6. Poor quality product service experiences for customers.
This one is a bit obvious and is talked about heavily but isn’t addressed. The market doesn’t want substandard products that go quicker to market. They want a high-quality product and will wait for that and then pay for it. Unfortunately, we’re stuck with a lot of substandard products that were launched and did nothing to even consider customer needs; they only prioritised taking an idea to market at speed. Evaluative research gets wasted when decision-makers only prioritise 1/5th of UX recommendations and ignore the rest.
Ideas are a dime a dozen, but it is the execution that matters!
Products designed and built in haste could result in some risks, which, if not mitigated, result in more expenses to the organisation. One could be less risky, such as simply bad UX, which results in more drop-offs and more Customer Support calls, but also high risk, such as mass security breaches causing reputational damage to the organisation and causing customers to leave in droves. Just because something looks good (visually, UI design) does not mean the user experience is good, and the product succeeds. Vice versa, a product idea that aims to solve a problem may sell well for enterprise customers but could be so poorly designed that end-users waste a lot of time trying to use it and fail, resulting in productivity losses. Metrics such as customer rate of task completion, task-completion time etc also need to be measured to call a product successful and keep evolving it, besides only the ‘engagement time’ on the application.
7. “Who” is doing the work of quality accountability?
Lack of quality standards set, communicated, and accountability for quality, but being accountable for the delivery of something, is the elephant in the room. Hiring people at the top who know “what good looks like” to be leaders of craft used to be big about 5 years ago. They were accountable for ensuring what went out of a team had a certain level of measurable quality against design principles. There was a specific focus on quality of experience that had nothing to do with financial or product analytics metrics.
It seems to be no longer the case in the industry as teams move towards laying off people and moving to one person doing the job of five roles. A product manager or designer may be doing research activities (plan, conduct, synthesise, present insights) plus design (concept, low and high fidelity), getting things ready for developers, managing people and egos, and working through market uncertainty and organisational unreadiness. They cannot be expected to focus on quality at this rate.
Setting financial targets for individuals can incentivize good service experiences, but problems arise when incentives focus solely on speed rather than quality.
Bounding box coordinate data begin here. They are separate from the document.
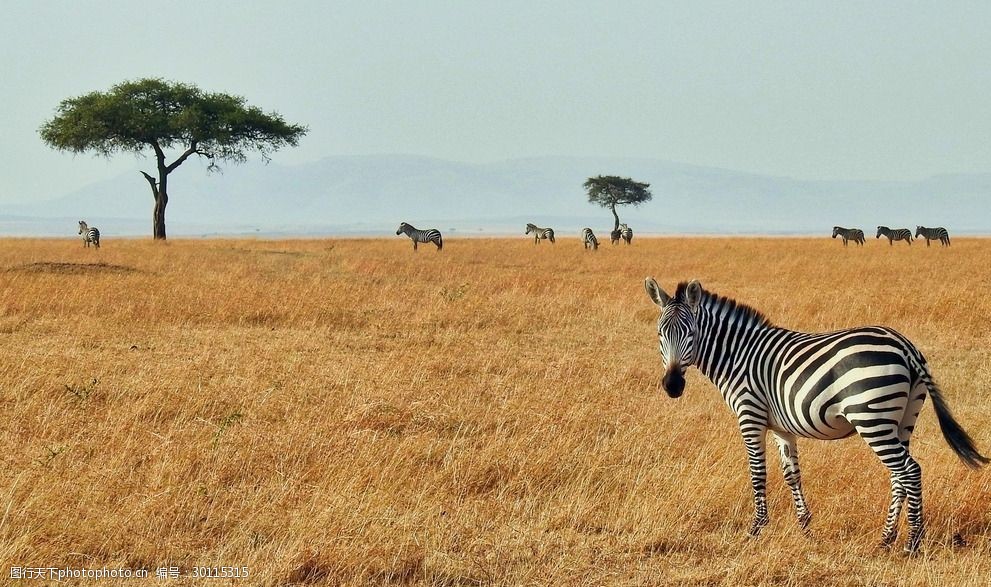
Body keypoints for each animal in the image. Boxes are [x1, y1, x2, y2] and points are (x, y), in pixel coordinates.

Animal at [644, 278, 984, 552]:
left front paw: (756, 530)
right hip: (903, 419)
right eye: (661, 333)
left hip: (872, 417)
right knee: (899, 475)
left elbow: (757, 473)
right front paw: (805, 527)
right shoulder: (781, 427)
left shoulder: (750, 415)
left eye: (691, 332)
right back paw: (886, 538)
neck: (737, 355)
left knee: (910, 470)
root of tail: (904, 345)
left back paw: (913, 543)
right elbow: (792, 474)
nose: (672, 386)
Not measuring success using customer satisfaction metrics and holding individuals accountable for product quality may lead to a potential decline in customer adoption.
Conclusion
When we execute ideas thoughtfully and take a little more time to do so, we will see more repeat customers, solve more customer problems, and generate more revenue. We will reduce the clutter of many mediocre product experiences in the market and make people’s lives easier and more pleasurable.
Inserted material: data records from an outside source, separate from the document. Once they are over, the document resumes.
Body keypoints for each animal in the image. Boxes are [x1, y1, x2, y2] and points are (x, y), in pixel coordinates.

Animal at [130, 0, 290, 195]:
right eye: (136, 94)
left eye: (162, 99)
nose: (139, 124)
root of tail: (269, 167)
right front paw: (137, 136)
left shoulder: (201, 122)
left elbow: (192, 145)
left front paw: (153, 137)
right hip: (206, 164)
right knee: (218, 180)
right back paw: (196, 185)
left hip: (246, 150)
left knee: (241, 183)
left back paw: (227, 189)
Unless we save lives and work in the emergency departments, we need not rush with our jobs. Rushing substandard products and services to market is not helping anyone. Creating a sense of accountability for high-quality product experience and code will create a more sustainable culture of product development and will help not only the customers but also create a long term trust in the teams involved in building wonderful products. While speed is important, quality needs to have an equivalent weightage so that we achieve customer and business goals and optimise the investment in the effort.